One major drawback of this study is the fact that all surgeries in the infusion group were performed by the same surgeon, while the no infusion group had five different surgeons. Intersurgeon differences in procedure, affecting the results of this study, could therefore be present. Every surgeon was meticulously trained by the same surgeon and are all obliged to follow the procedural guidelines made by the Danish Breast Cancer Cooperative Group regarding mastectomies when performing these surgeries. All have reported doing so in their postoperative notes. Potential differences in procedures should therefore arguably be minor. As previously mentioned, all patients were assigned the first available time of operation. The allocation of surgery may, however, still be biased and as we are comparing our study to studies where allocation have been randomized, caution should be taken. In an effort to reduce the effect of allocation bias and to mimic a RCT, we used propensity score matching when preparing our data for statistical analysis. Prior to analysis, each patient in the intervention group was matched with one or more patients in the control group. By accounting for the covariates that predict receiving treatment, we could estimate the effect of the intervention more accurately. When looking at the characteristics of our groups in Tables 1 and 2, we can clearly see that the PSM contributed in making the covariates across our groups more similar. The difference of means decreased, and the p values are now even stronger in indicating that the groups are not significantly different. This, in other words, helped transform our study into a quasi-randomized study. We chose to compare our cases with four patients in the intervention group, as this made for the most balanced dataset. A portion of our original control group was therefore excluded from our statistical analysis, but this was in our opinion acceptable as the quasi-randomization is a great addition to our study design. As PSM only accounts for observed covariates, latent variables may have been present after matching, but they should arguably be covariates of lesser importance.
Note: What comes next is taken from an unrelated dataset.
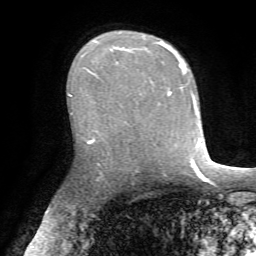
Breast MRI, one axial slice. Slice 46 of 72 in the series (ordered by position). Cropped to one breast. Dynamic contrast-enhanced series, time point 2 of 7 at this slice position (early post-contrast). 1.5 T. TE 4.2 ms, TR 8.7 ms. 2.2 mm slice thickness. 256 × 256 image matrix, field of view 180 × 180 mm. Female patient.
Outlined on this slice (semi-automatic segmentation, software-assisted and operator-edited):
- enhancing-tissue mask used for the functional tumour volume (all voxels passing the contrast-enhancement thresholds inside the analysis volume; usually the tumour): box from (x=156, y=42) to (x=170, y=95) px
In conclusion, a single perioperative infusion of bupivacaine may have a morphine sparing effect in the first 24 h after mastectomy, with our results showing a reduction of 52 % in OMEQs. The infusion technique was completely without complications. It is a simple, fast, and low-cost technique which might prevent the often seen vicious cycle of nausea and impaired coping with postsurgical pain when patients are introduced to opioids. However, the results were not statistically significant when tested on this low-pain surgical procedure. Further investigation to examine the potential of infusion as a way of reducing postoperative use of opioids is needed.